2006.12.11 今までの資産を使いまわす 【SAW3】

                     

評価:3

■ヒトコト感想
今までの流れから比較するとずいぶん雰囲気が異なっている。相変わらず拷問道具のような仕掛けには驚かされる。本作はそれがあるがゆえにSAWという雰囲気をだしてはいるが、それ以外は今までの資産を使いまわしにしているように感じられた。強烈な印象を残す殺人シーンに比べて圧倒的なトリックや仕掛けがない。ゲーム的な面白さも少しトーンダウンしているような気がした。今まででは謎であった部分をこの3ですべて明らかにして観客にすっきりとしてもらうつもりか。しかしこれは1と2を見ていることが前提で、3から見た人にはまったく意味がわからないだろう。衝撃度で言えば明らかに1,2,3の順番だ。

■ストーリー

女刑事ケリーは、小学校でおこった殺人現場に呼び出される。鎖に繋がれた死体は爆弾で飛び散っていた。死体が行方不明となっていたエリック刑事ではなかったことに、ケリーは胸をなでおろす。でも、ジグソウはもう動けないはずなのに、これらの仕掛けはいったい誰がやったのか?しかも、今までのジグソウのパターンとは違うようだ。その日の夜、ケリーは何者かに拉致され、気が付くと、どこかの地下室に監禁されていた…。新たなゲームが、スタートしたのだろうか?

■感想
なぞの殺人者ジグソウ。その正体不明感と神出鬼没な雰囲気。そして残酷なゲームが本シリーズの魅力だと思う。暗闇の中でぶれる映像、そしてざらついた映像描写。薄暗くそして不衛生な部屋で繰り広げられる殺人劇。これがある種のゲームによってもたらされており、最後にはその理由があきらかになる。今までと同じ手法なのだが、前ニ作と比べると明らかにその不思議具合と理由を明らかにされたときの印象が弱い。何故かやけに説明的な印象が残った。

哲学的な雰囲気もだしていたジグソウがここへくるとただの老人にしか思えなかった。圧倒的な存在感もなければ、邪悪な雰囲気もない。何か人に対して
復讐は無意味だと諭す牧師のようにさえ見えてしまった。

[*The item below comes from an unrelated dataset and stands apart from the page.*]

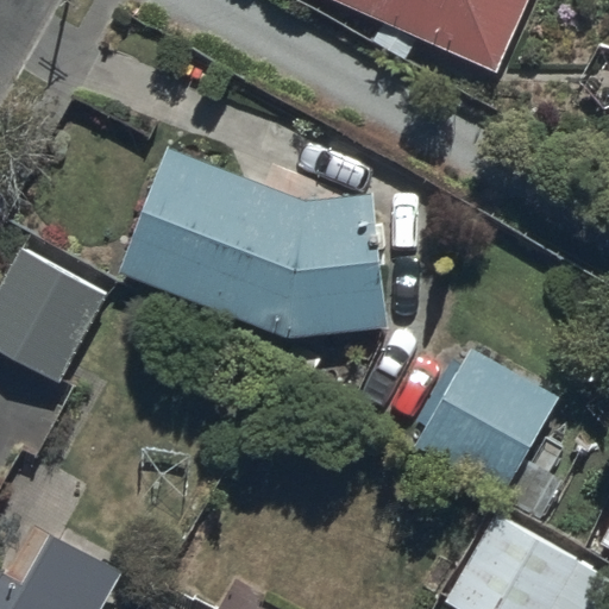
[(338,0),(383,20),(372,43),(407,60),(418,37),(495,73),(528,0),(338,0)]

全体をとおしてこのジグソウのキャラクターがすべての鍵を握っているはずなのに本作のような雰囲気だと全体のトーンがずいぶんと様変わりことがわかった。

SAW1、2で解明されなかった細かな部分を懇切丁寧に説明してくれる。確かに作品のバックグラウンドが判るのは良いことなのかもしれない。しかし、それがメインのようになってしまい、SAW独特の何が何だかわからない理不尽な展開での殺人が起こり、そしてその理由がゆっくりと語られる。そんな雰囲気を期待していた。

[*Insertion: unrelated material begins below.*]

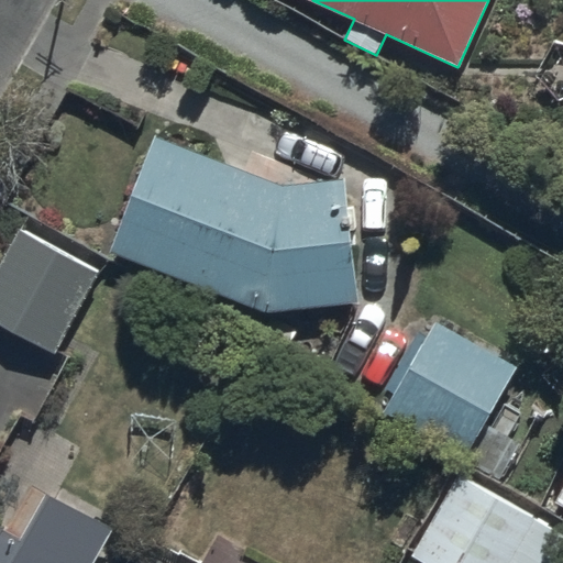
[(280,184),(152,136),(109,254),(264,309),(354,304),(345,179),(280,184)]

最終的には教訓めいたことが語られてはいるが、それさえも途中で誰もが想像する展開に終始していた。最後にあっと驚くようなサプライズがまったくなかったことと、すべての裏側が最初から明らかになっていることで、不思議さで観衆の不安感を煽ることができなくなってしまう。何が起こるかわからないという緊迫感がないのが一番かもしれない。

グロテスクなシーンは多数登場するが、1,2を見ている人にはそれなりに免疫ができているだろう。